А между тем в человеке есть более высшее, лучшее влечение, не имеющее ничего общего с качеством овец, – влечение «чествовать своих героев», врожденная искренняя любовь к великим людям. Не позолоченный фартинг ценят глупцы, но золотую гинею, за которую они, по незнанию, его принимают. Почитание героев заключается в природе человека, оно во все времена было его отличительной чертой, в наш же век в особенности. Во все времена, даже в наше столь непокорное время, знаменательным фактом является то обстоятельство, – так хитро распорядилась природа, – что «человек повинуется только тому, кому он должен повиноваться». Докажи тупоумной твари или гордому уму, что действительно есть душа, превышающая его душу, и если его колени тверды, как медь, то и тогда он преклонит их и будет боготворить ее. Так написано в истории и будет читаться и повторяться до тех пор, пока все не узнают. Притом нужно помнить, что почитание героев было первой, второй и будет последней религией человека, религией неразрушимой, хотя и изменяющейся в форме, но в сущности неизменной. Политика, религия, честность и все высшие человеческие интересы будут покоиться на ней, как на скале, которая будет стоять, пока существует человечество. Такое значение имеет почитание героев, так много заключается в нас врожденной истинной любви к великим людям. И чем лучше мы можем выразить нашу признательность этим благодеяниям действительности, как не тем, что постараемся с улыбкой на устах прощать нелепые выходки притворства, даже самые вечера львов, снабжены ли эти львы ярлыками или нет, и пожелаем им всякого преуспеяния.
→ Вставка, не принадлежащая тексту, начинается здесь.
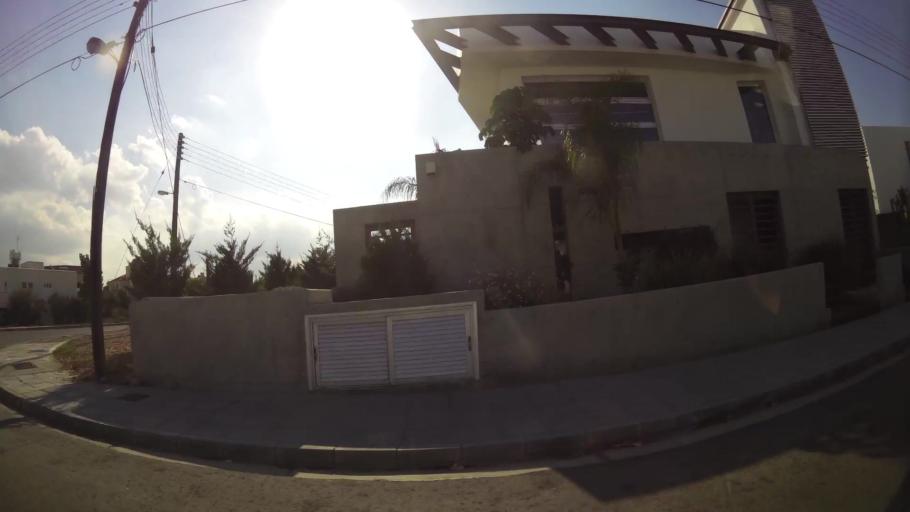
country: CY
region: Lefkosia
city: Nicosia
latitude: 35.1549
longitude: 33.3043
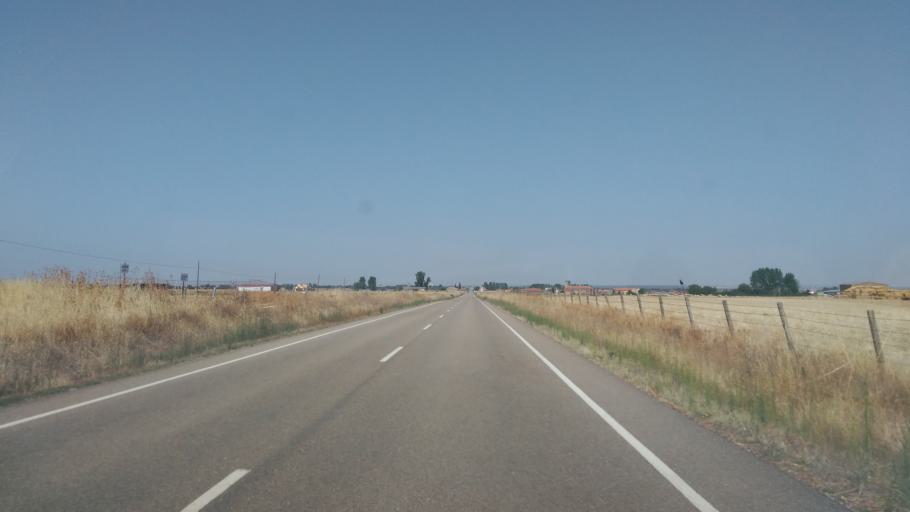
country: ES
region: Castille and Leon
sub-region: Provincia de Salamanca
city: La Fuente de San Esteban
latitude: 40.7705
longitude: -6.2233
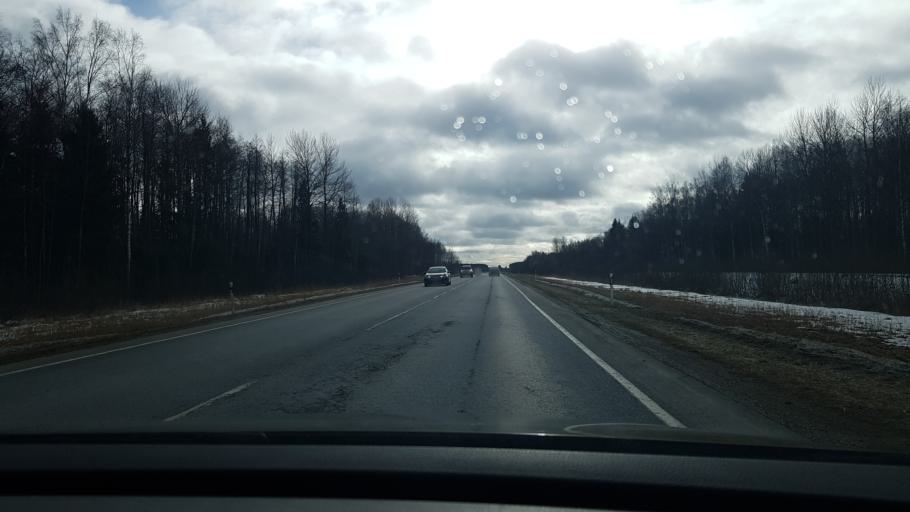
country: EE
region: Paernumaa
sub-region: Sindi linn
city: Sindi
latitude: 58.4541
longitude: 24.6946
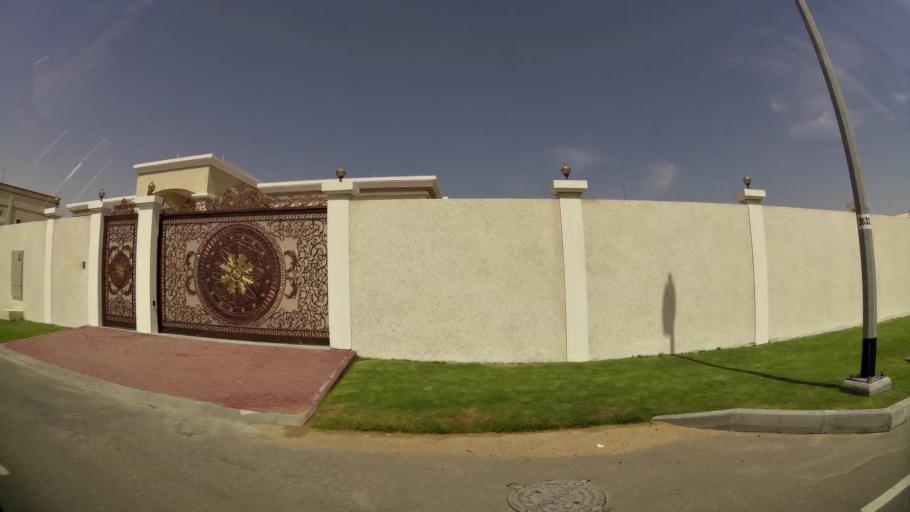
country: AE
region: Ash Shariqah
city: Sharjah
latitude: 25.1874
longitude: 55.4371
Пусть процветает почитание героев, скажем мы, как процветает погоня за позолоченными фартингами, когда нет гиней. Но гинеи существуют, в существование их верят и ценят их, – поэтому отыскивайте великих людей, если можете; если их нет, то этим не прекращаются поиски. За неимением великих людей покажите нам известных людей столько, сколько на них достанет аппетита у публики.